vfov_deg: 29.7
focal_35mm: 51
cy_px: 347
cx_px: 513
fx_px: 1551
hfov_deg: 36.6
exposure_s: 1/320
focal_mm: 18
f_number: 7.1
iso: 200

++++++++++++++++++++

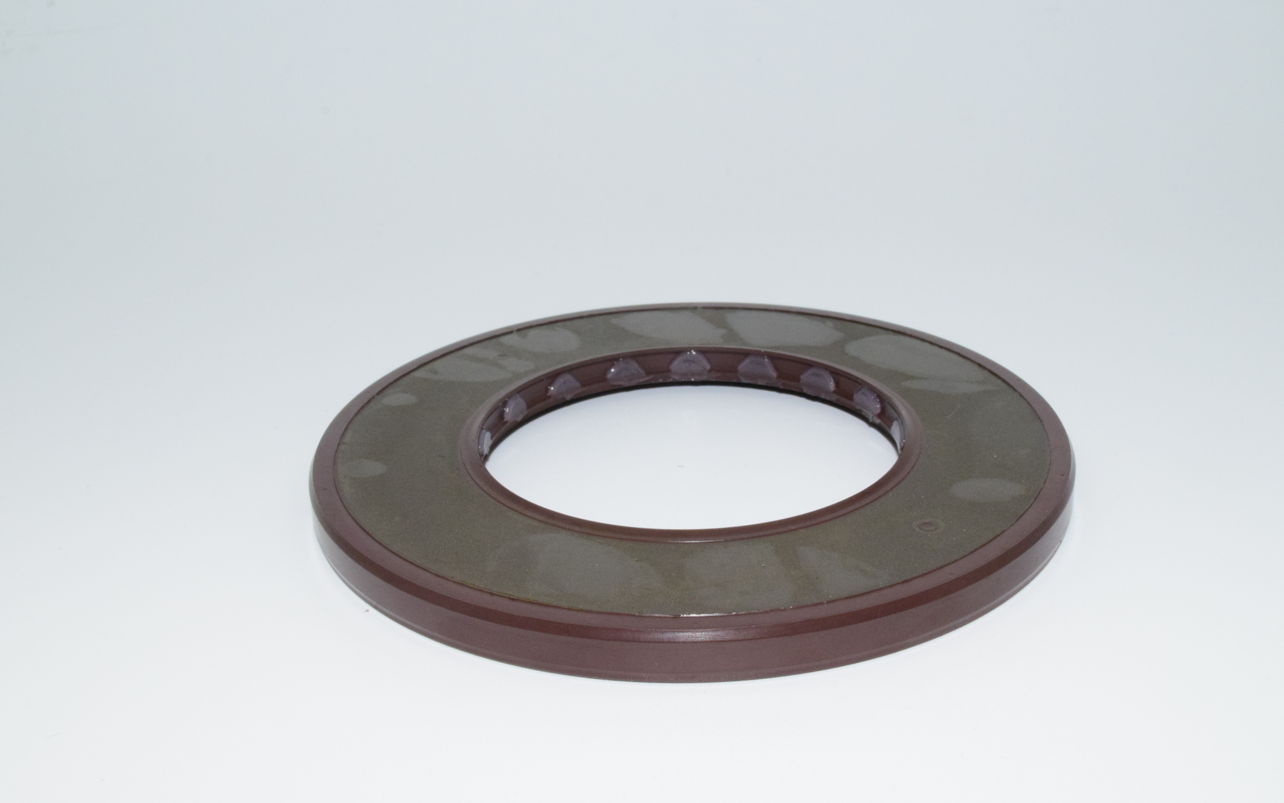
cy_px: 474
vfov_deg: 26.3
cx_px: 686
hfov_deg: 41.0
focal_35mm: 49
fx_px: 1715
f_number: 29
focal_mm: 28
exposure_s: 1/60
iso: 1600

++++++++++++++++++++

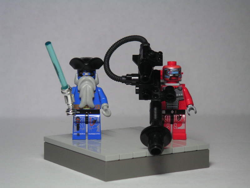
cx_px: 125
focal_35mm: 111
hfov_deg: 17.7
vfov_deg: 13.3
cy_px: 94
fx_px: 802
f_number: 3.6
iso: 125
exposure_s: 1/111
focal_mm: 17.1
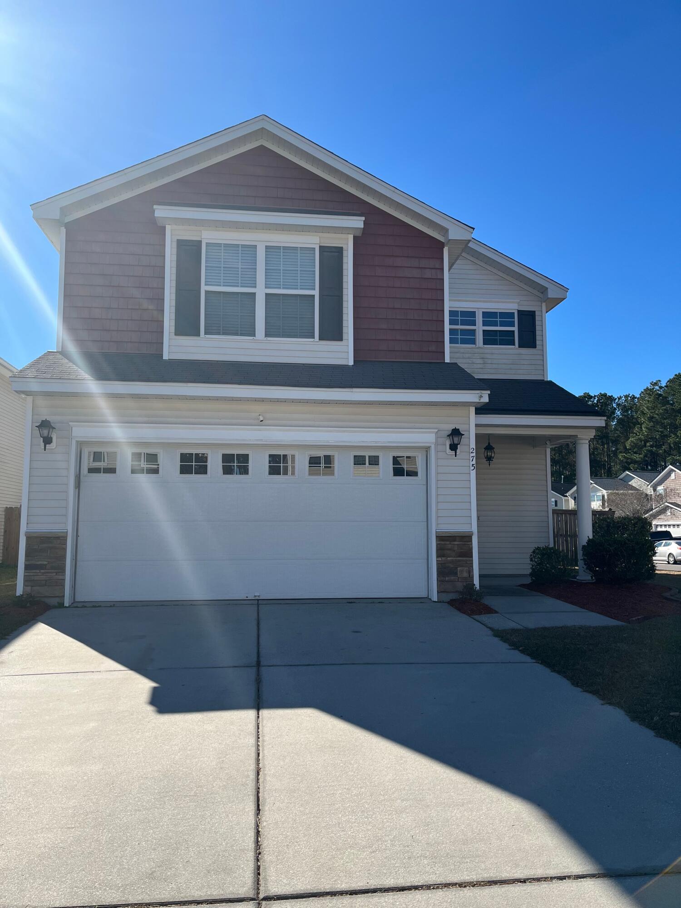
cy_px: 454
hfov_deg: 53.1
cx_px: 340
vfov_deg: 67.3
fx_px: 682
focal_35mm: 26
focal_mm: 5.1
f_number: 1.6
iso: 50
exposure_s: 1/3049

++++++++++++++++++++

- **Task brief**
In the material above, which lines fall between the one holding "hfov_deg: 17.7" and the one holding "exposure_s: 1/3049", inclusive? Print exactly those, with the pictures left out.

- **Written solution**
hfov_deg: 17.7
vfov_deg: 13.3
cy_px: 94
fx_px: 802
f_number: 3.6
iso: 125
exposure_s: 1/111
focal_mm: 17.1
cy_px: 454
hfov_deg: 53.1
cx_px: 340
vfov_deg: 67.3
fx_px: 682
focal_35mm: 26
focal_mm: 5.1
f_number: 1.6
iso: 50
exposure_s: 1/3049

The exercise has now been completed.